▶ TASK OBJECTIVE
Render the rows below as a numbered list, skipping blank lines. Leave the pictures out of your answer.

▶ Chart understanding data
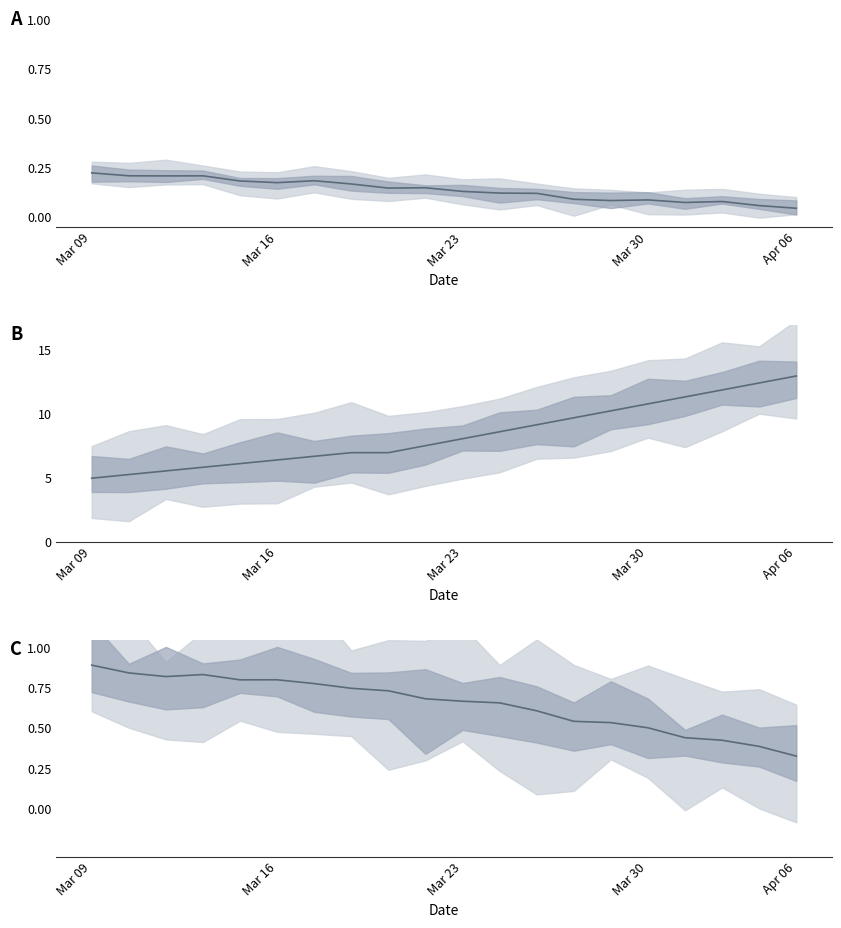

How many lines are shown in the chart?

3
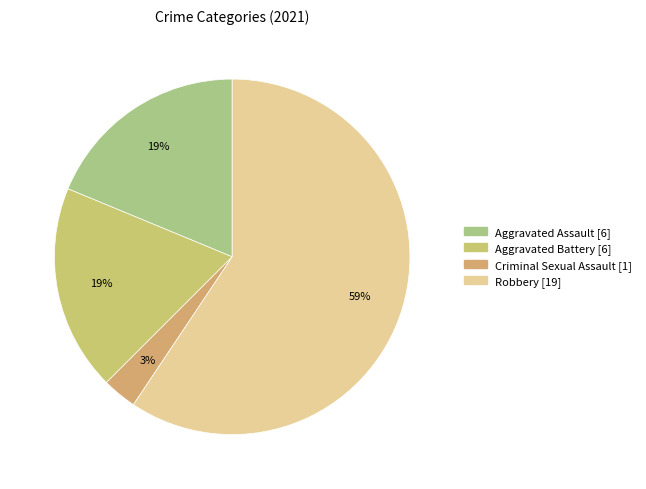

Does Robbery represent more than half of the total?

Yes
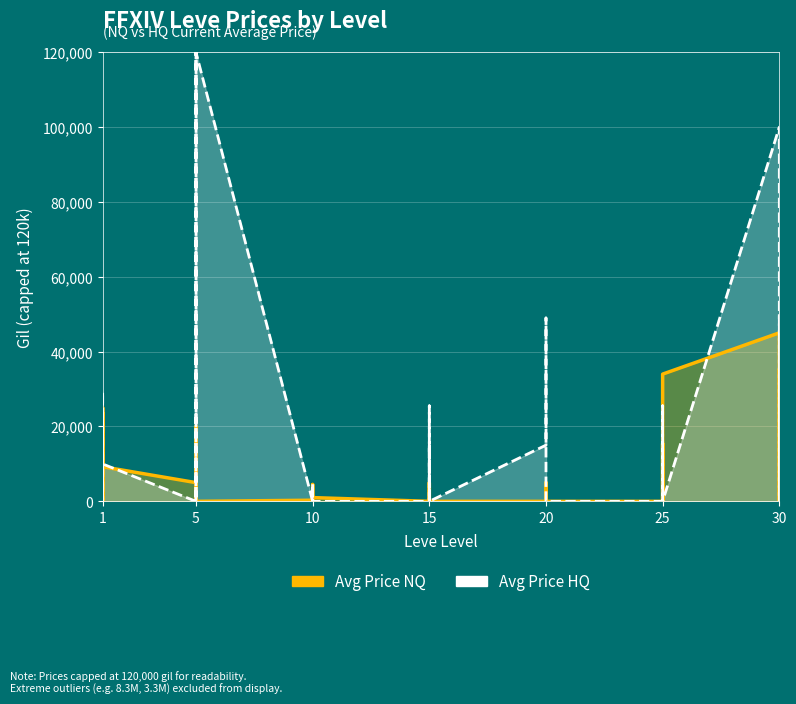

How many data points are above 0?

19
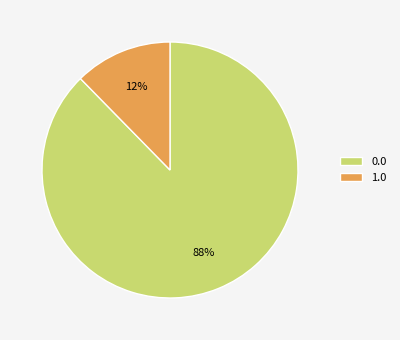

How many segments does this pie chart have?

2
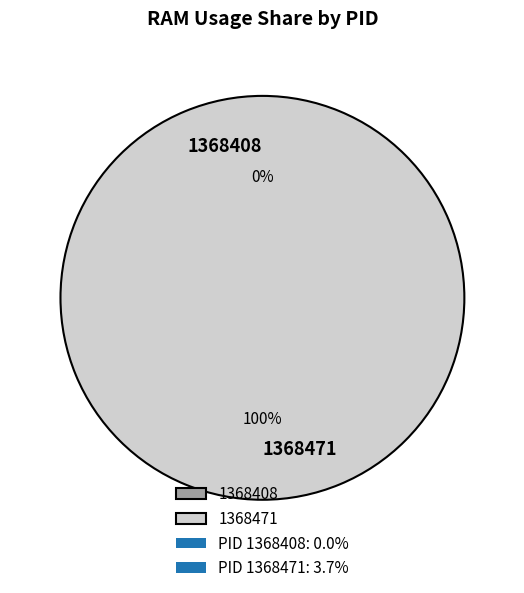

Which slice is the smallest?

1368408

▶ SOLVED EXERCISE
1. How many lines are shown in the chart?
2. 3
3. Does Robbery represent more than half of the total?
4. Yes
5. How many data points are above 0?
6. 19
7. How many segments does this pie chart have?
8. 2
9. Which slice is the smallest?
10. 1368408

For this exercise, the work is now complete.